● Figure understanding tasks
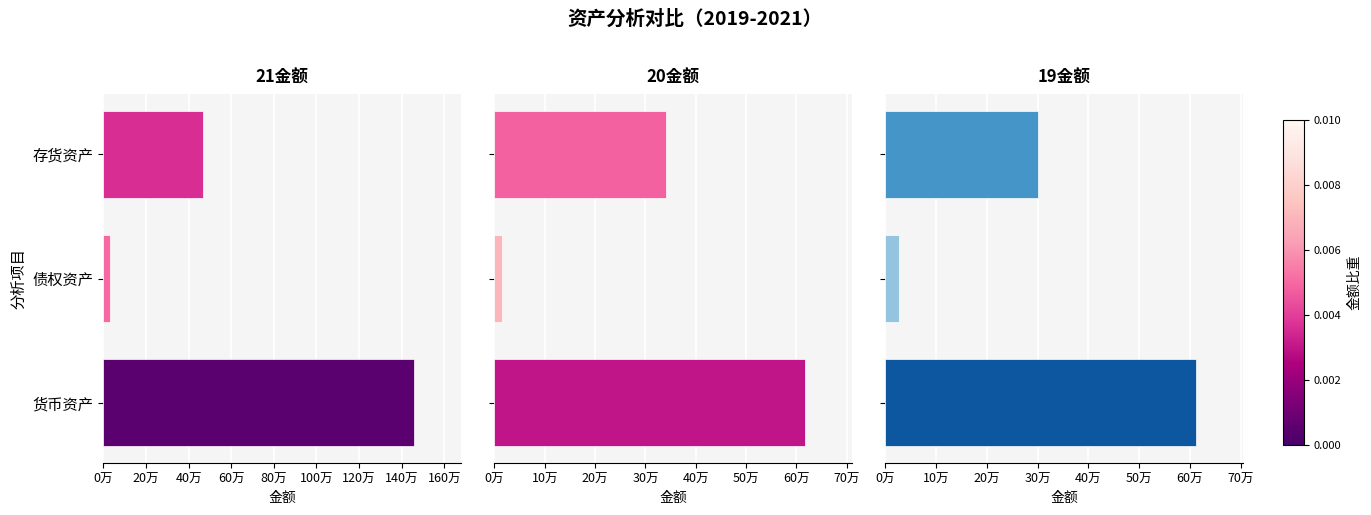

What is the average value of the 19金额 series?

313657.3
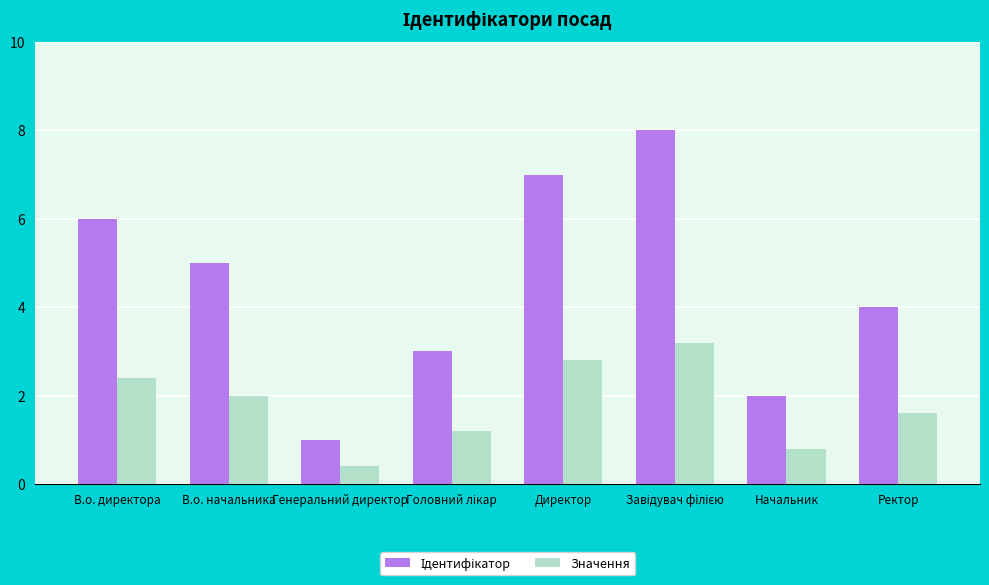

What is the difference between the highest and lowest values at Директор?

4.2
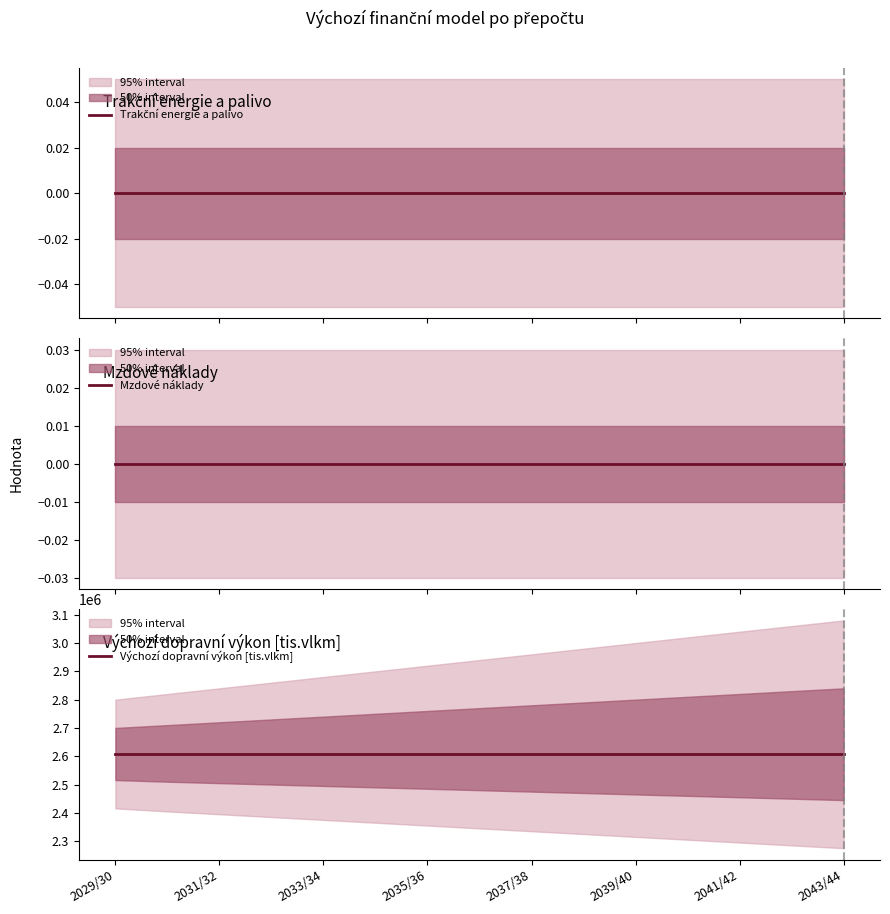

The value of Trakční energie a palivo at 2039/40 is 0. True or false?

True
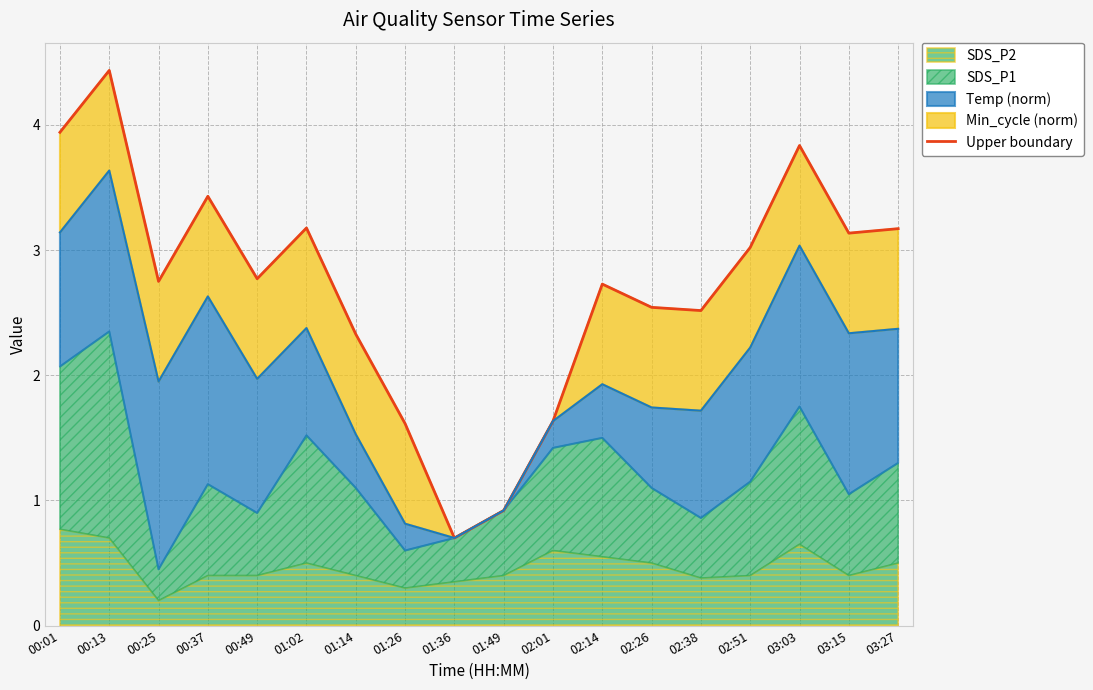

What is the difference between the values at 03:27 and 00:49?

0.4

● DIRECTIONS
Count the lines in the material above that contain the word "What", and give only that number.

● OUTPUT FOR THIS TASK
3